Locate each line in the listing that contains the word "utility" and copy those lines.
------------------------------------------------------------
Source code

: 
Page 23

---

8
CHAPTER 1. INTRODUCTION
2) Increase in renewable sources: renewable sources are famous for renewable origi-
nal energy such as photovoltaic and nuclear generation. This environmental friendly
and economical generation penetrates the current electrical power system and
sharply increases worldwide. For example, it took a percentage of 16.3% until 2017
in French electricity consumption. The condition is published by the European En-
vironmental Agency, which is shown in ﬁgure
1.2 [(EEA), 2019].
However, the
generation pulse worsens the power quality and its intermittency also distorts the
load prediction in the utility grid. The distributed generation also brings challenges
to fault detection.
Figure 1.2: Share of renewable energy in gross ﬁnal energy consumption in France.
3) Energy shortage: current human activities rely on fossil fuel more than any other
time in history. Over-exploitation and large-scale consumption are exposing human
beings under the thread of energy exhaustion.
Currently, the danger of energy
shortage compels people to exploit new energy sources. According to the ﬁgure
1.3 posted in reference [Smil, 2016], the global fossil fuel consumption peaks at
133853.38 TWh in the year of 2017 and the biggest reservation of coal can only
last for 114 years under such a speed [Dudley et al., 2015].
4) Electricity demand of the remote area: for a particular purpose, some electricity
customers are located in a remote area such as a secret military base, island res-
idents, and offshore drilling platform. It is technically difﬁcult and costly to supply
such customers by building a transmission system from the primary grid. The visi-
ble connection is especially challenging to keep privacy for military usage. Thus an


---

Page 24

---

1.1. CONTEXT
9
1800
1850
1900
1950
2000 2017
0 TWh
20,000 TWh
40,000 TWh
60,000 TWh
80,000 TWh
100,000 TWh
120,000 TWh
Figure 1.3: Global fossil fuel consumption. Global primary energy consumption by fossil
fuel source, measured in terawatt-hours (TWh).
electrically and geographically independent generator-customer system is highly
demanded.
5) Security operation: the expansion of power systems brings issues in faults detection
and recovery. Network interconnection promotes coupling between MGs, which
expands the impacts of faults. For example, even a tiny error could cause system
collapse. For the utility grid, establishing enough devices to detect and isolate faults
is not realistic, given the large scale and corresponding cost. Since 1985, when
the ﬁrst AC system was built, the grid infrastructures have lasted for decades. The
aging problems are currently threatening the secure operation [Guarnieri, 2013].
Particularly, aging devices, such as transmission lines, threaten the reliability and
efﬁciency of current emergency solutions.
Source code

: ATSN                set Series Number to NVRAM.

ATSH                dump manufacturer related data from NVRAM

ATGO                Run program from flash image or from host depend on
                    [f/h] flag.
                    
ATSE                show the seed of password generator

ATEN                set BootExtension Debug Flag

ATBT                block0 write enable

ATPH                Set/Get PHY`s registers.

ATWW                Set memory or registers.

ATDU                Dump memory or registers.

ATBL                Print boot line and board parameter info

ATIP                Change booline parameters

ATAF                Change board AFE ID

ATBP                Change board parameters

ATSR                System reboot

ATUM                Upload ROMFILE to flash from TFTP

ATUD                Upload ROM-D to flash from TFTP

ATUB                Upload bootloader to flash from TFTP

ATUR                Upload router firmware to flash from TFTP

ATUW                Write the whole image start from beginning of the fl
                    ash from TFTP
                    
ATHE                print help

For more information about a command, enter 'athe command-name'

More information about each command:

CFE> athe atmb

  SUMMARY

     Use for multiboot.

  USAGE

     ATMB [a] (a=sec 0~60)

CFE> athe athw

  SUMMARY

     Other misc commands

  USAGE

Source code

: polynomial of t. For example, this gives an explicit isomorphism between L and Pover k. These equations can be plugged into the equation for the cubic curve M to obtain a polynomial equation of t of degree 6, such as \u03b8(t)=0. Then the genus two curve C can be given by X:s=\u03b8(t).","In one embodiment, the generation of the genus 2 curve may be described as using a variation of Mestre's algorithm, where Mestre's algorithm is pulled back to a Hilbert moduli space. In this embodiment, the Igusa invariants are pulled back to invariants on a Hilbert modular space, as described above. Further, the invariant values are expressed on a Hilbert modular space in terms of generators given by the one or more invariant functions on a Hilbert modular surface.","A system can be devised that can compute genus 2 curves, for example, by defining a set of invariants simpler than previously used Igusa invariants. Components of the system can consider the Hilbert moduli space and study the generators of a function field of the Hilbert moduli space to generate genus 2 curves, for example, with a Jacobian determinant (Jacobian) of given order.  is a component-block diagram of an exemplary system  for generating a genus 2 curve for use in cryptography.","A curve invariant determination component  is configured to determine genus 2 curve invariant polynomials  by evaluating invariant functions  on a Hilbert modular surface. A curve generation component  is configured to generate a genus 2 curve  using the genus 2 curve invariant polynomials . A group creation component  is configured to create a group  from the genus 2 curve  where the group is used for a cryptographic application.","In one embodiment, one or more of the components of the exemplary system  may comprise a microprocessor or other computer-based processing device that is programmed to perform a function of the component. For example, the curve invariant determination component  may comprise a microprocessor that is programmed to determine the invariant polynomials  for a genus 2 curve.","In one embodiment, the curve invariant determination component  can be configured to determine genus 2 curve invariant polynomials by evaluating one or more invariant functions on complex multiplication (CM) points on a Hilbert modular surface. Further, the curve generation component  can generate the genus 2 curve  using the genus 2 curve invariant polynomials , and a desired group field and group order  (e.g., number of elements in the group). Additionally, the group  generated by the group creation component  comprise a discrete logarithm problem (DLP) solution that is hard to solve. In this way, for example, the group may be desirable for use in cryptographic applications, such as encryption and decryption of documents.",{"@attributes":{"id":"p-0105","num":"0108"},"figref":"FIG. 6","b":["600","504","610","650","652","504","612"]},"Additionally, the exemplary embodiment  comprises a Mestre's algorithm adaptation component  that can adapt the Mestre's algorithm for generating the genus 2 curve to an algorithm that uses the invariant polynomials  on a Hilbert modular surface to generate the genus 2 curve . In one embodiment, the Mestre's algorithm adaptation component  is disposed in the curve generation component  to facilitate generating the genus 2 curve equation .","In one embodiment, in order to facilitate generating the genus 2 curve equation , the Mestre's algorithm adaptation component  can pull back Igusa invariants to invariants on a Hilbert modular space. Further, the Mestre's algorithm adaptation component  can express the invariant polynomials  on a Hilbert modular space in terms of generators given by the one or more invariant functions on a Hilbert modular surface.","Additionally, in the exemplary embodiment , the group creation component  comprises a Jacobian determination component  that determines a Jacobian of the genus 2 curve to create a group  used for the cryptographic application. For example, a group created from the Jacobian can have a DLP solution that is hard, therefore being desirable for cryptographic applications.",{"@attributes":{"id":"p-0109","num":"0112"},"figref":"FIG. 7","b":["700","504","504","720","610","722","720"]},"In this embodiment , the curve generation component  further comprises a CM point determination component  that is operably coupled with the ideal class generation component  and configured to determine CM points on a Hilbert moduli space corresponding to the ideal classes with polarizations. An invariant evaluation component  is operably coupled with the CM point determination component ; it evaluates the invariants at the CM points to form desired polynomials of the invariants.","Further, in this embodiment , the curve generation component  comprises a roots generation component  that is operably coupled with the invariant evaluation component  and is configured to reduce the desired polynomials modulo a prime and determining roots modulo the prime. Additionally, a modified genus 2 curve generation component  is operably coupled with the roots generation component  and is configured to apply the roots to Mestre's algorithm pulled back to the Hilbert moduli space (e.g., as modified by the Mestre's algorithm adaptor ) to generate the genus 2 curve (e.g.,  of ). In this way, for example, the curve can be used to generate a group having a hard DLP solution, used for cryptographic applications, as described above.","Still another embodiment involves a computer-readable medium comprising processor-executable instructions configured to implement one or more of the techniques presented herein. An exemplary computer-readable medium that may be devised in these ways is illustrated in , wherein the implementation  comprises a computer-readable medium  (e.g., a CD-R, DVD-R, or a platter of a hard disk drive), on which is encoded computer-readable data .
------------------------------------------------------------
Response below:
load prediction in the utility grid. The distributed generation also brings challenges
collapse. For the utility grid, establishing enough devices to detect and isolate faults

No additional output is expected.